> _SUPPLIED TEXT_:
###
What if I have a multiplication:

S={(x,y,z) E R^3 l xy =0}.
To prove that this is a subspace (or not a subspace), the only way I know to do so is by assuming a value for x, y and z before checking if it's closed under scalar mutiplication adn addition. Is there another way?

You can use $$a=(a_1,a_2,a_3), b=(b_1,b_2,b_3)$$ and since either x or y must be 0 to satisfy your condition of xy=0, you can have the condition that either $$a_1$$ or $$a_2$$ must be zero, and similarly for $$b_1$$ and $$b_2$$. Then show that a and b are closed under scalar addition and multiplication, and you have proofed it for all of the values in the subspace

quasar987
Homework Helper
Gold Member
jackdamack10 said:
Ok thanks.

What if I have a multiplication:

S={(x,y,z) E R^3 l xy =0}.
To prove that this is a subspace (or not a subspace), the only way I know to do so is by assuming a value for x, y and z before checking if it's closed under scalar mutiplication adn addition. Is there another way?
You must never assume a particular value of (x,y,z). You must always work your ways through the 3 conditions while assuming the most general form possible for (x,y,z).
###
> _DATA RECORDS_:
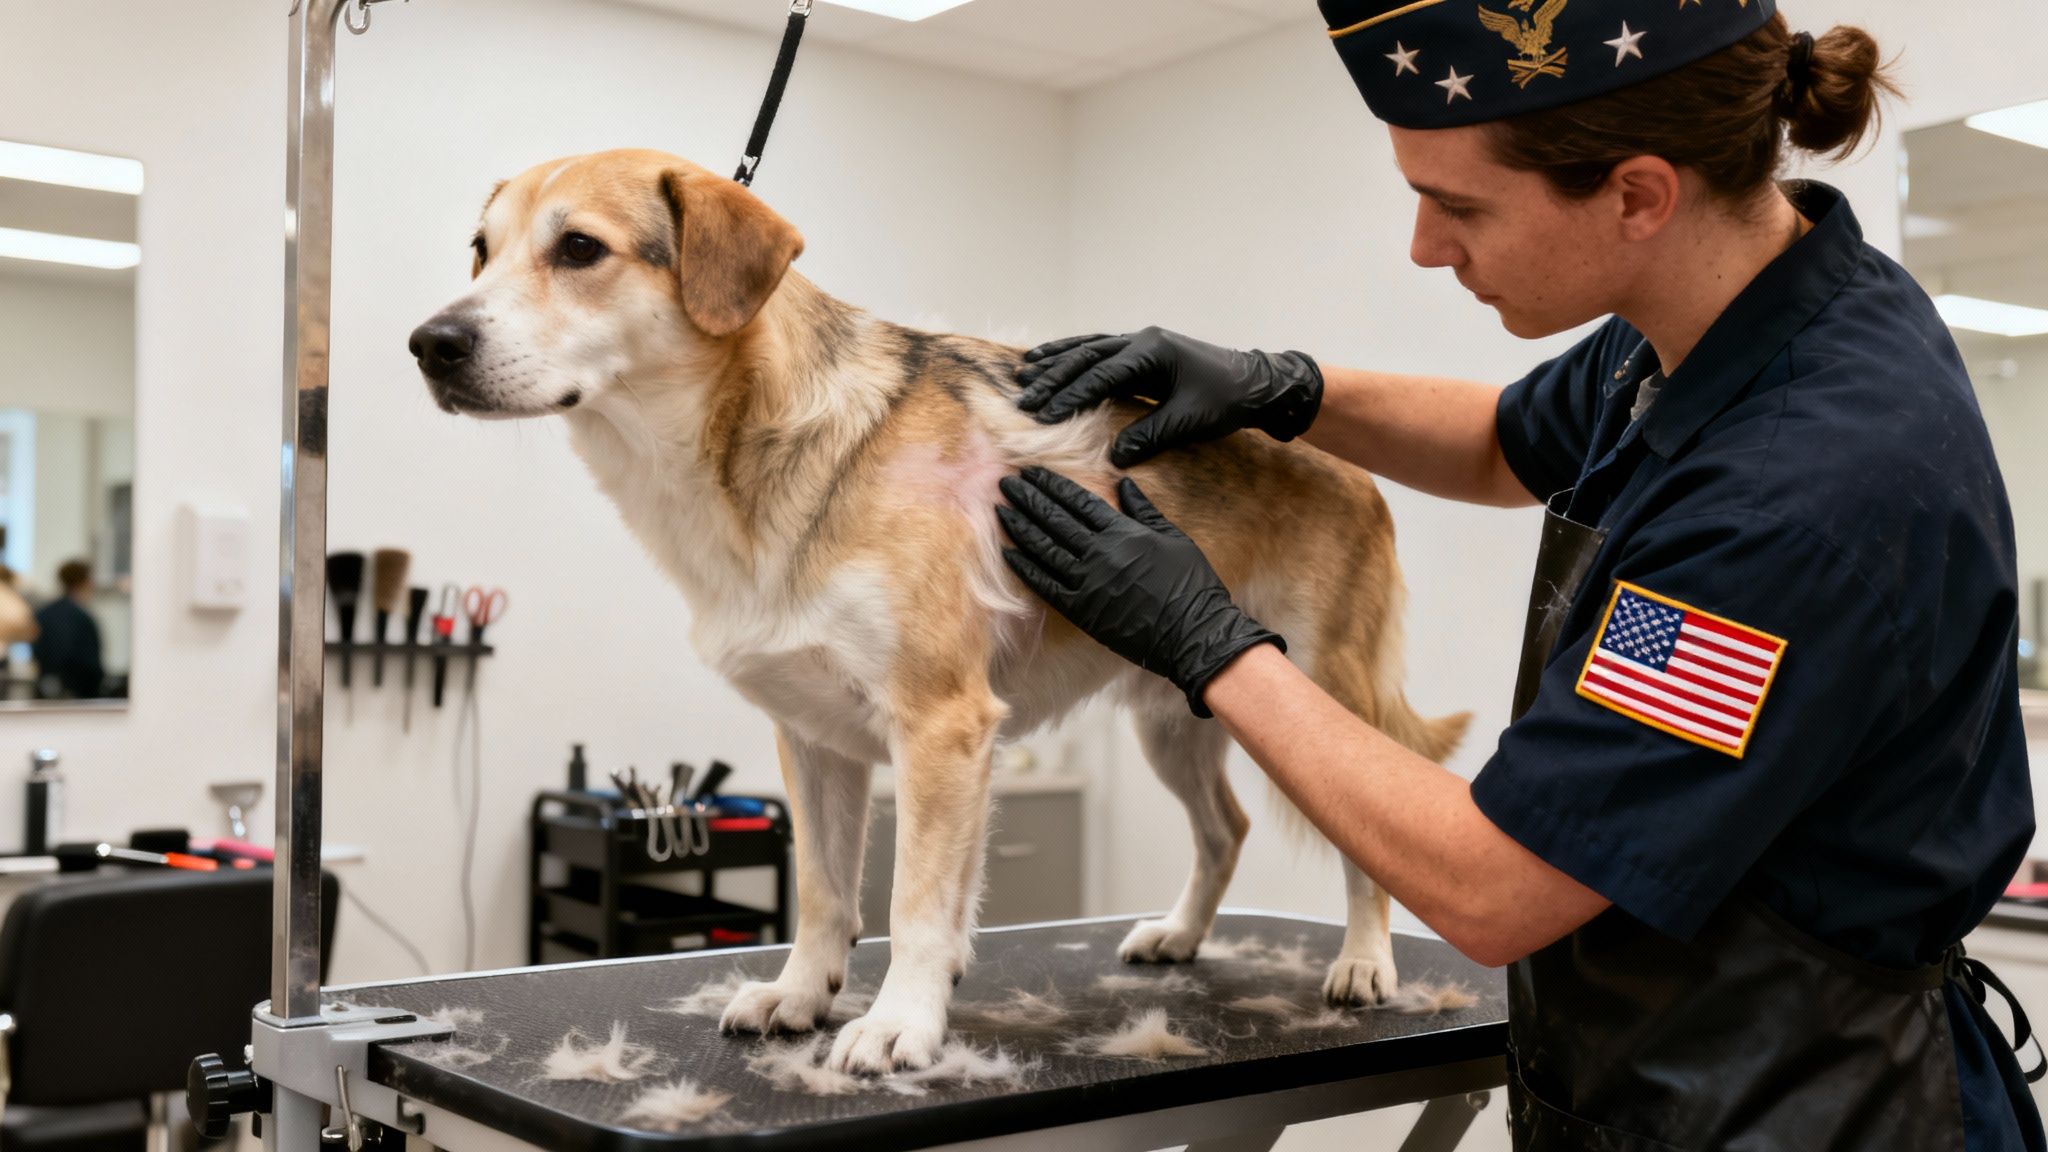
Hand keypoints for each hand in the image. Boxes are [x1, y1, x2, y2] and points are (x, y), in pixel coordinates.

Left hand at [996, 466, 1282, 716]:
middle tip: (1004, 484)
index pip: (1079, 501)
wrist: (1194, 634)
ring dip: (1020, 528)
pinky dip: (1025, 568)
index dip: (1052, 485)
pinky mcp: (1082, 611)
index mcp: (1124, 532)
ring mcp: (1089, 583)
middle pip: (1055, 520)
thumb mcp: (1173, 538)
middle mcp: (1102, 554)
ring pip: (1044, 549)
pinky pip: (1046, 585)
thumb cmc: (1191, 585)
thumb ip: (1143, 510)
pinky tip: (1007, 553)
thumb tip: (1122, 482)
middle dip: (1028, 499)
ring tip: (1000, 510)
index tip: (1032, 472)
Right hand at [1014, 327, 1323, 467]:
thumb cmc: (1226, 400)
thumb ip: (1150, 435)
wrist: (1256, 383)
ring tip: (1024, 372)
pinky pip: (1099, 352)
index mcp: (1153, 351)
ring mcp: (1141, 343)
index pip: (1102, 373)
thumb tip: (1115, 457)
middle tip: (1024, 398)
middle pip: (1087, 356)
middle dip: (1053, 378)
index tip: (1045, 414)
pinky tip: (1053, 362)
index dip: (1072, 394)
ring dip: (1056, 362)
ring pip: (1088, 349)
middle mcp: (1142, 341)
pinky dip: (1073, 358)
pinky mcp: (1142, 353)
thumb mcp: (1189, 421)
###
> _WHAT IS REQUIRED_: Continue the forum thread about proving whether a set is a subspace, picking up right after its last sentence.

> _OUTPUT FOR THIS TASK_:
First condition: Is (0,0,0) in S? Consider (x=0,y=0,z=0). Then xy=0, so (0,0,0) is in S. *check*

Second condition: Consider two vectors $\vec{u}_1 = (x_1,y_1,z_1)$ and $\vec{u}_2 = (x_2,y_2,z_2)$ in S. Because they are in S, they have the property that $x_1 y_1 = 0$ and $x_2 y_2 = 0$. According to the definition of addition in $\mathbb{R}^3$, we have $\vec{u}_1+\vec{u}_2 = (x_1+x_2,y_1+y_2,z_1+z_2)$. Now the condition: Does $(x_1+x_2)(y_1+y_2)=0$?. Let's see: In view of the "axiom of distributivity" in $\mathbb{R}$, $(x_1+x_2)(y_1+y_2)=x_1y_1+x_1y_2+x_2y_1+x_2y_2$. We know by hypothesis that $x_1y_1 = x_2y_2=0$. But what about the other two terms? It could be that $x_1\neq 0, \ y_1 = 0, \ x_2 = 0, \ y_2 \neq 0$. In this case, $x_1y_1 = 0$ and $x_2y_2 = 0$ are indeed satisfied but $x_1y_2 \neq 0$. Conclusion: $\vec{u}_1+\vec{u}_2 \notin S \ \forall \vec{u}, \ \vec{u}_2 \ \Rightarrow$ S is not a subspace of $\mathbb{R}^3$ because condition 2 (closed under addition) is not met.